§ RECORD SET:
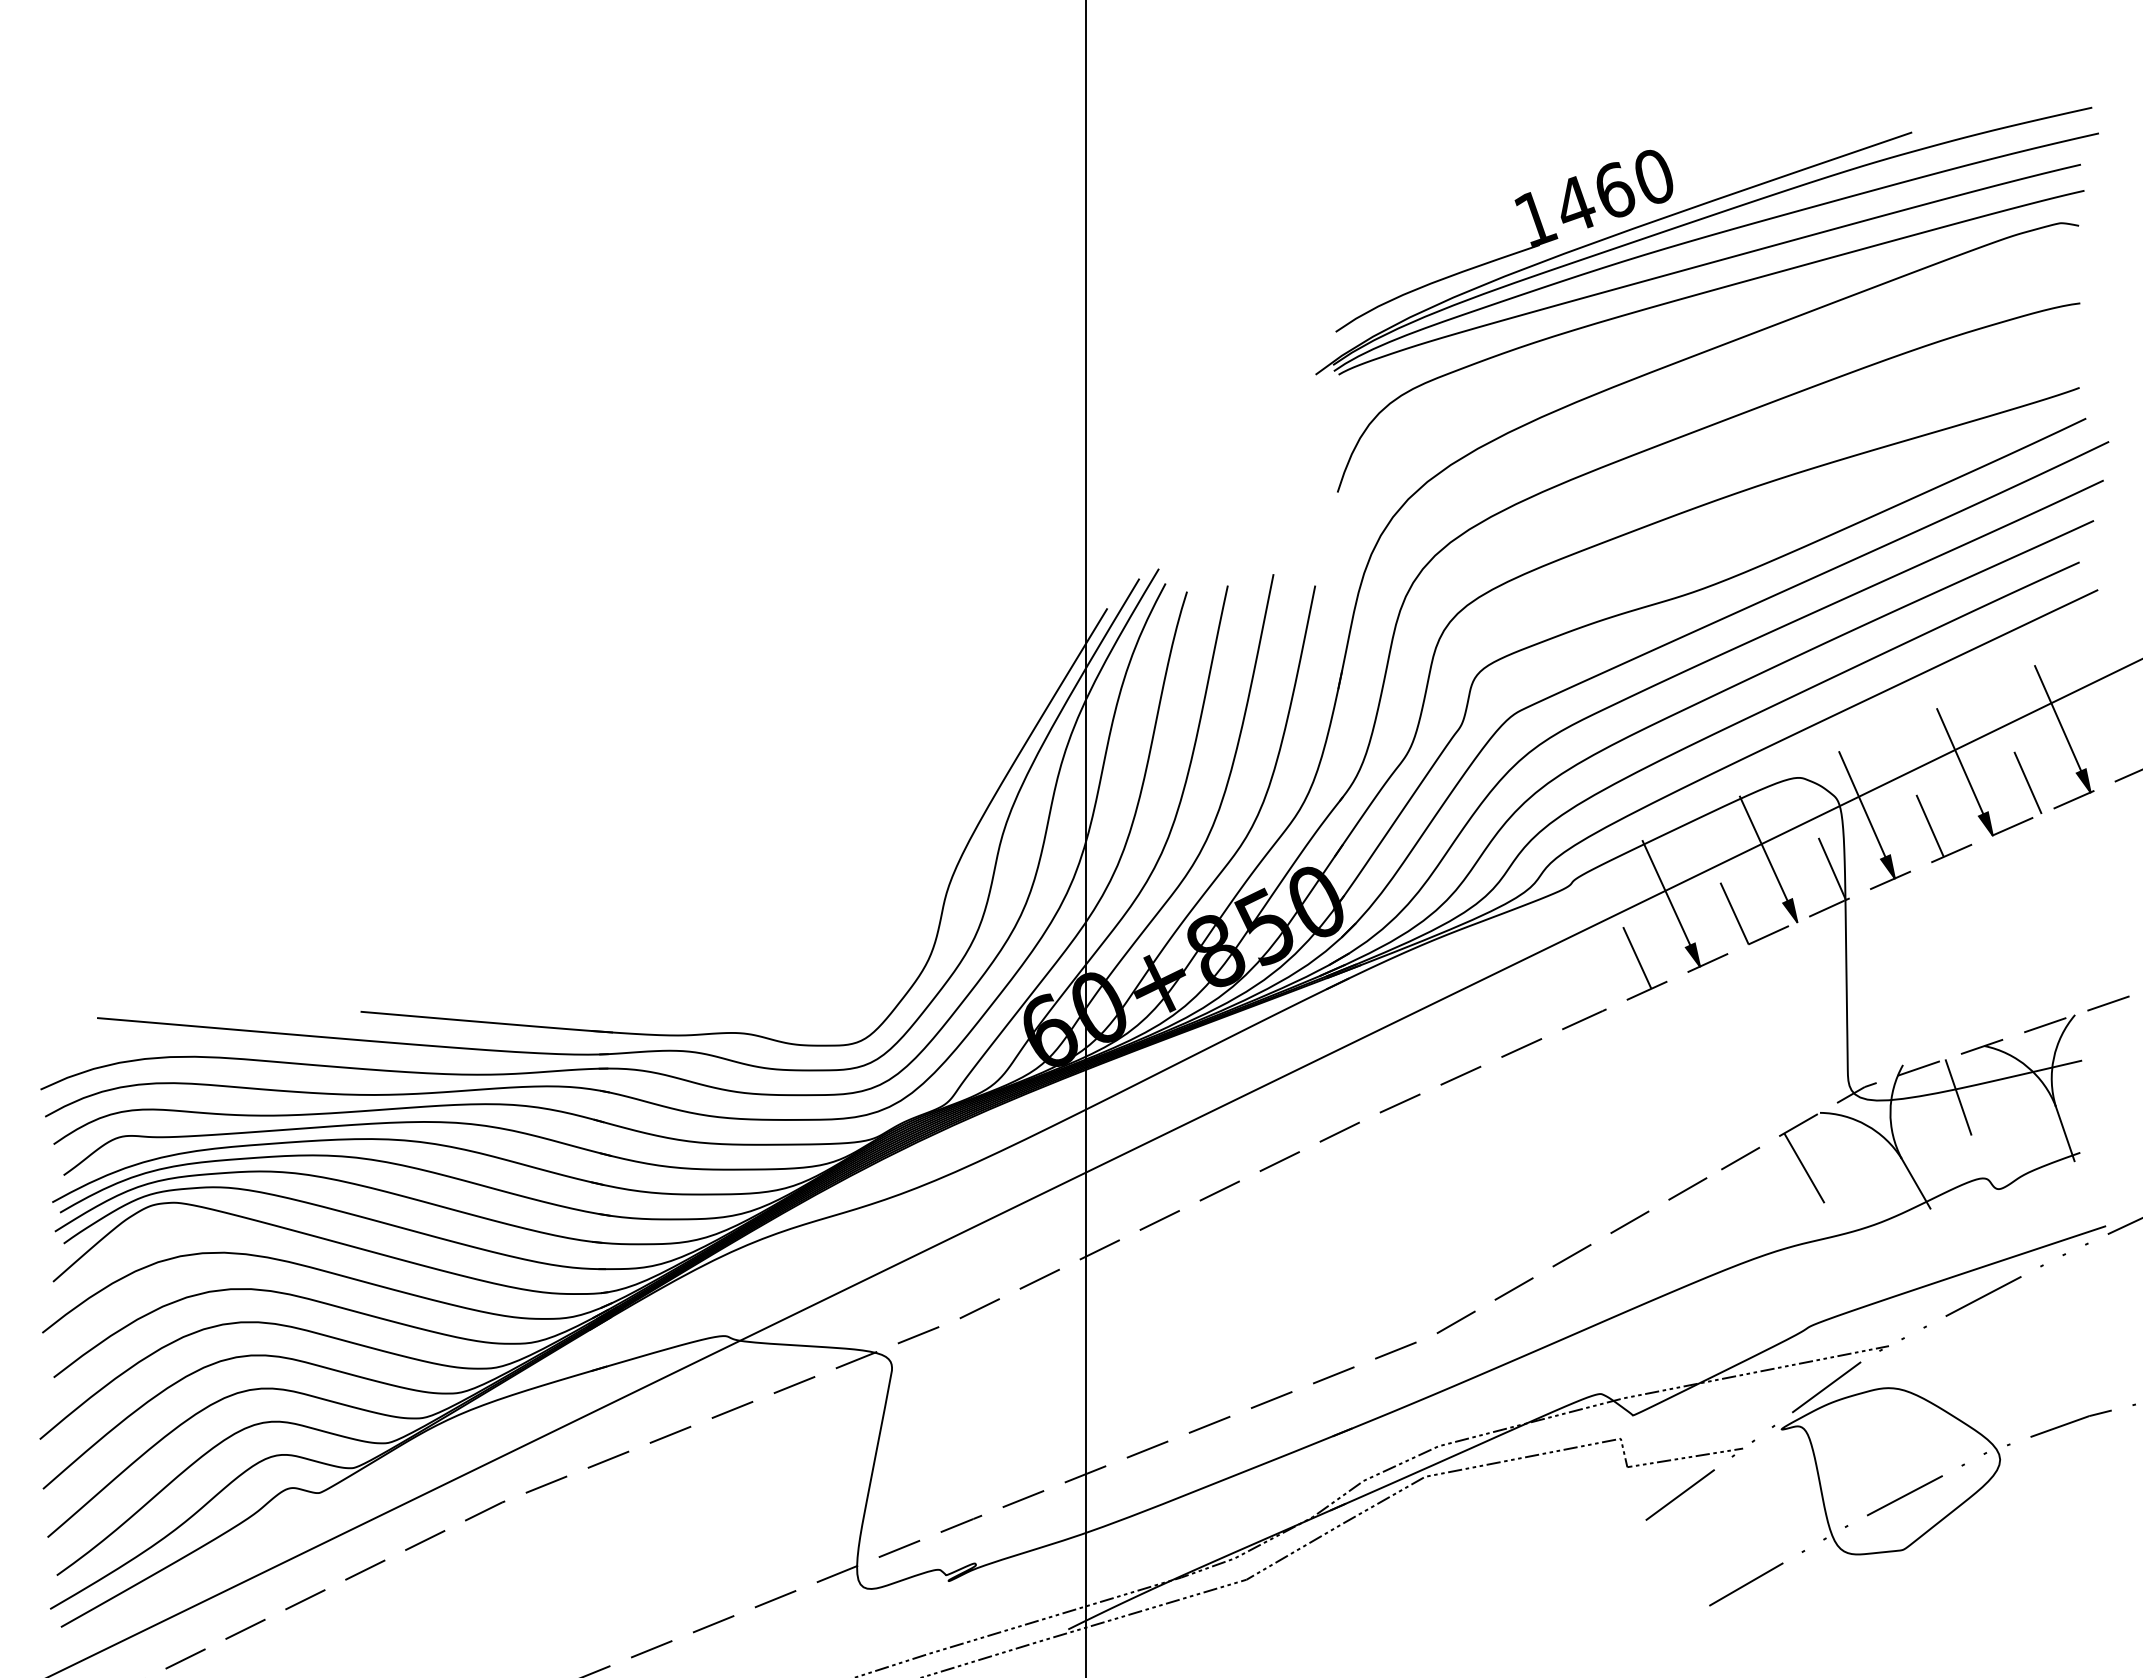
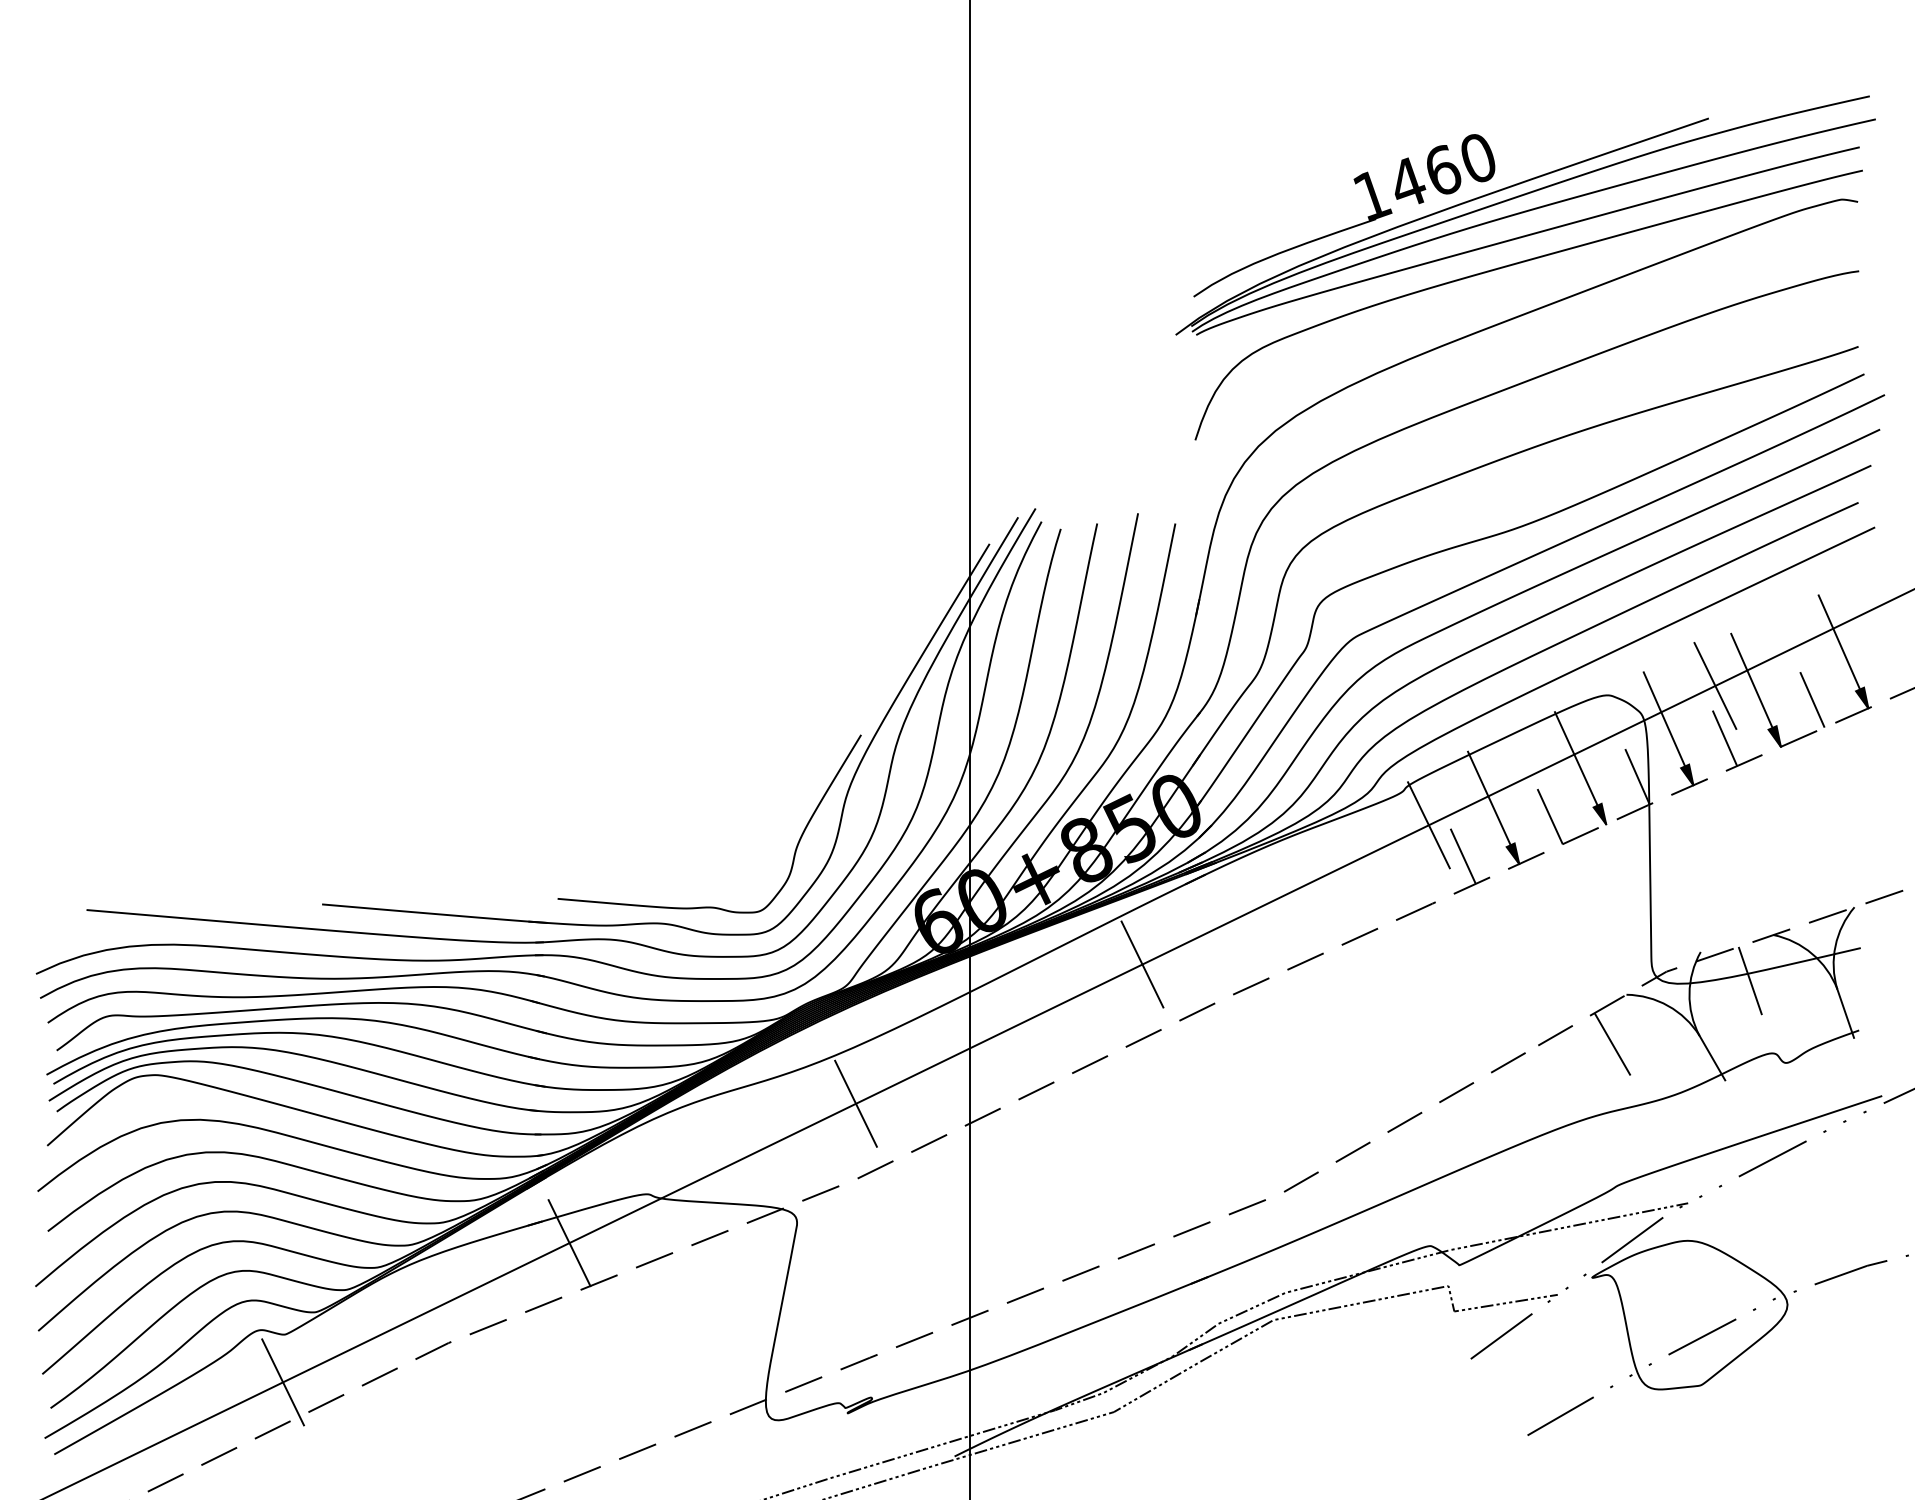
line: (1919, 767) -> (1715, 686), added
line: (1598, 923) -> (1428, 825), added
curve: (794, 1014) -> (709, 906), added
line: (1278, 1078) -> (1142, 964), added
line: (957, 1234) -> (855, 1103), added
line: (637, 1390) -> (569, 1242), added
line: (316, 1546) -> (282, 1382), added

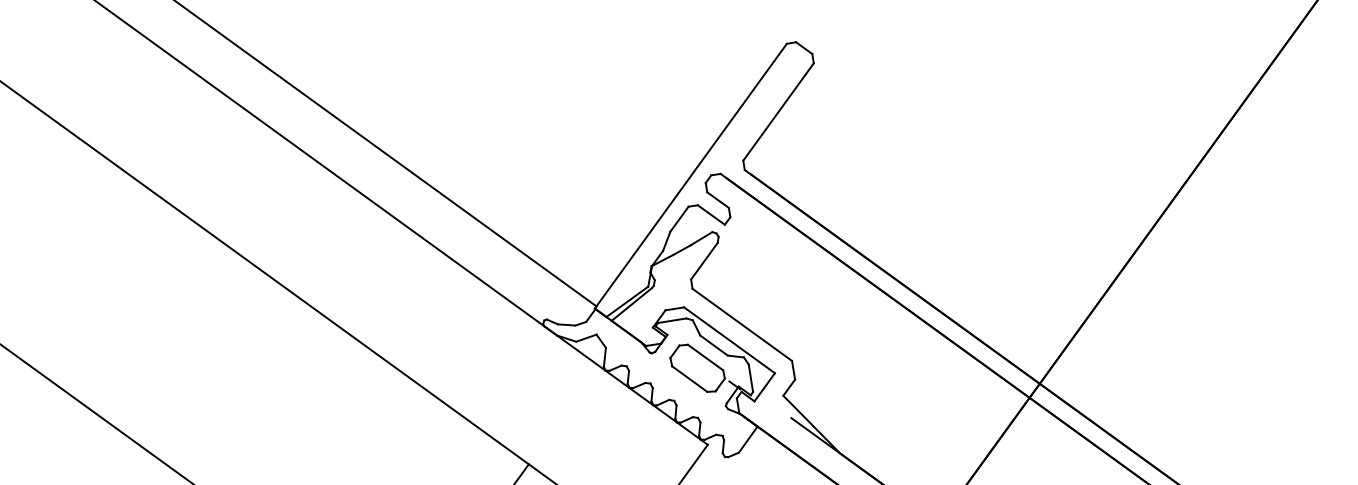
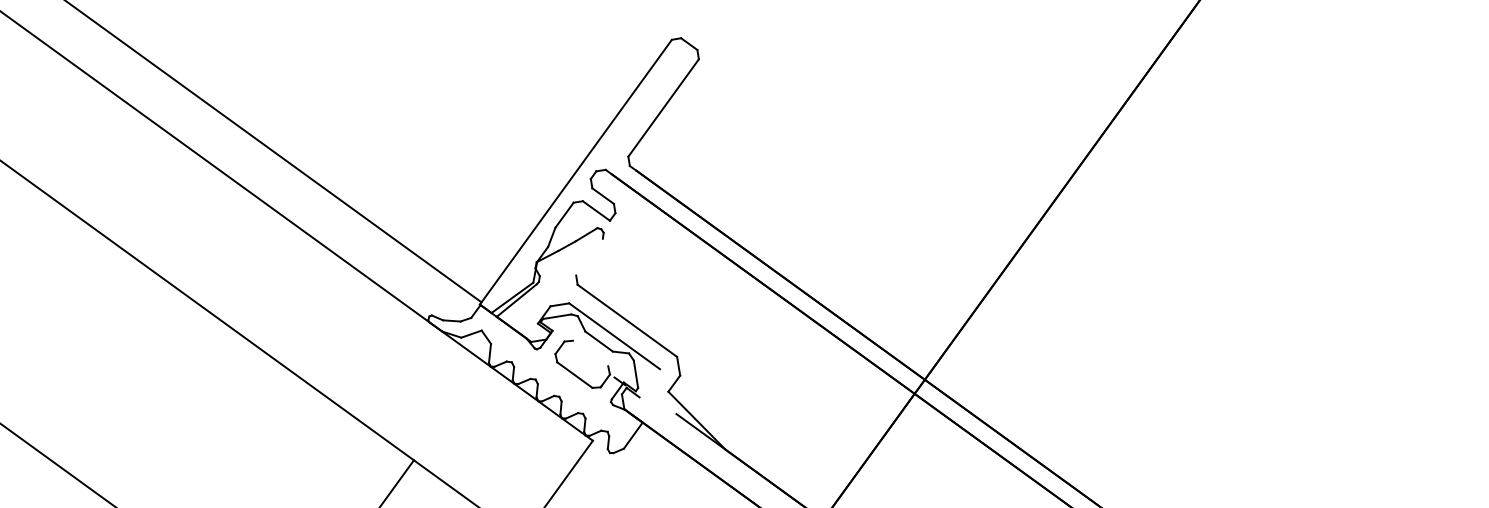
line: (704, 260) -> (589, 256), removed
line: (705, 357) -> (590, 353), removed
line: (764, 387) -> (649, 383), removed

§ PROMPT: Output the data above exactly, excluding images.

§ PROBLEM SOLUTION:
line: (1919, 767) -> (1715, 686), added
line: (1598, 923) -> (1428, 825), added
curve: (794, 1014) -> (709, 906), added
line: (1278, 1078) -> (1142, 964), added
line: (957, 1234) -> (855, 1103), added
line: (637, 1390) -> (569, 1242), added
line: (316, 1546) -> (282, 1382), added

line: (704, 260) -> (589, 256), removed
line: (705, 357) -> (590, 353), removed
line: (764, 387) -> (649, 383), removed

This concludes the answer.